Panel focuses on cultural openness
School officials learn ways to improve the climate on campus
The teacher, Wilma Jones, is a black woman who had suffered discrimination herself in the South. She went to bat for the students, arguing the headdresses were important to their culture. She pointed out that students from Iran and Iraq were allowed to wear headgear.
"This is not a basic baseball cap, this is part of culture," said Jones, a panelist at a public meeting Sunday. The session on multiculturalism in school was sponsored by the Utah Martin Luther King Jr. Human Rights Commission and held in the Salt Lake City Library, 210 E. 400 South.
The principal's response, according to Jones: "Absolutely not. They cannot wear scarves, period," she recalled.
"I lost my battle," Jones said. "I'm still angry about that."
Sunday's session drew only about a dozen audience members, in addition to a discussion panel and moderators.
However, Michael S. Styles, the commission's program manager, said those who attended had great spirit and the session was valuable.
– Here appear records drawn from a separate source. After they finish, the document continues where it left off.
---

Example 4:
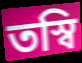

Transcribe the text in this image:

তস্বি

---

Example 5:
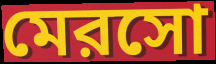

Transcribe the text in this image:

মেরসো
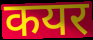
कयर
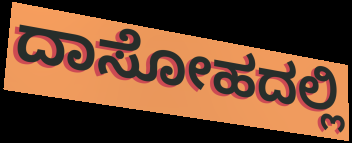
ದಾಸೋಹದಲ್ಲಿ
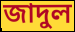
জাদুল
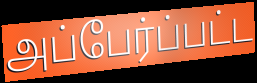
அப்பேர்ப்பட்ட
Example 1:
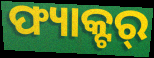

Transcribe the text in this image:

ଫ୍ୟାକ୍ଟର୍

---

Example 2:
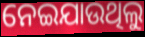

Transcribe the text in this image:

ନେଇଯାଉଥିଲୁ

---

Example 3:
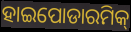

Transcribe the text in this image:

ହାଇପୋଡାରମିକ୍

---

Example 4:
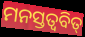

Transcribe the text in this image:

ମନସ୍ତତ୍ୱବିତ୍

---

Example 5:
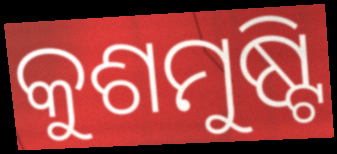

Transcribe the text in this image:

କୁଶମୁଷ୍ଟି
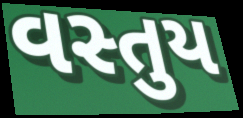
વસ્તુય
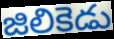
జిలికెడు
Other education and discussion meetings will take place for about the next 11 months at the library.
Usually they will be on the third Sunday of the month. But September's session focusing on challenges of disabled people will be on the fourth Sunday, he said.
"I think it's only going to increase in number and interest also," Styles said.
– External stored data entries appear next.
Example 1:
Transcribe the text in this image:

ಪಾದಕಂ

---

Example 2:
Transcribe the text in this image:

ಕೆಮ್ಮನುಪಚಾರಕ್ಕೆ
Another panel member, Utah Sen. James Evans, R-Salt Lake, said insensitivity works both ways. "We're all guilty" of putting people in categories, he said.
"I endured my share of injustices as a child, and one remembers that," said Evans, a black man who grew up in Orangeburg, S.C. before moving to Utah.
He suggested a good way to overcome barriers and improve students' sense of belonging is through after-school programs.
Evans called for creativity by Utah's schoolteachers. Creativity could cause some conflict and chaos, he acknowledged, but it is good to have "a vigorous exchange of ideas."
Sharon Moore, a teacher at Backman Elementary School in Rose Park and one of the panelists, said it's important to learn about other cultures. Without that knowledge, she said, "we become very insensitive and we become hurtful."
Teachers must "educate ourselves as to who our population is. . . . We need to have a safe haven for our children."
"There are issues of campus climate," said panelist Suzanne Espinoza, who works with high school recruiting at the University of Utah. Students should feel engaged with their schools, she added.
In 2003, she said, about 30,000 students graduated from high schools throughout Utah. Of these, 22,000 took the ACT tests, generally required for college acceptance.
"Of that number, 1,600 responded that they were students of color," Espinoza said. And of those, just over 700 said they had taken college preparatory courses in high school.
"College preparation happens over a course of year," she added.
Evans said attitudes of a student's family toward education are extremely important in fostering expectations about schooling. "There's also a social component that we have to invest in," he said, so students will understand that education is of real value.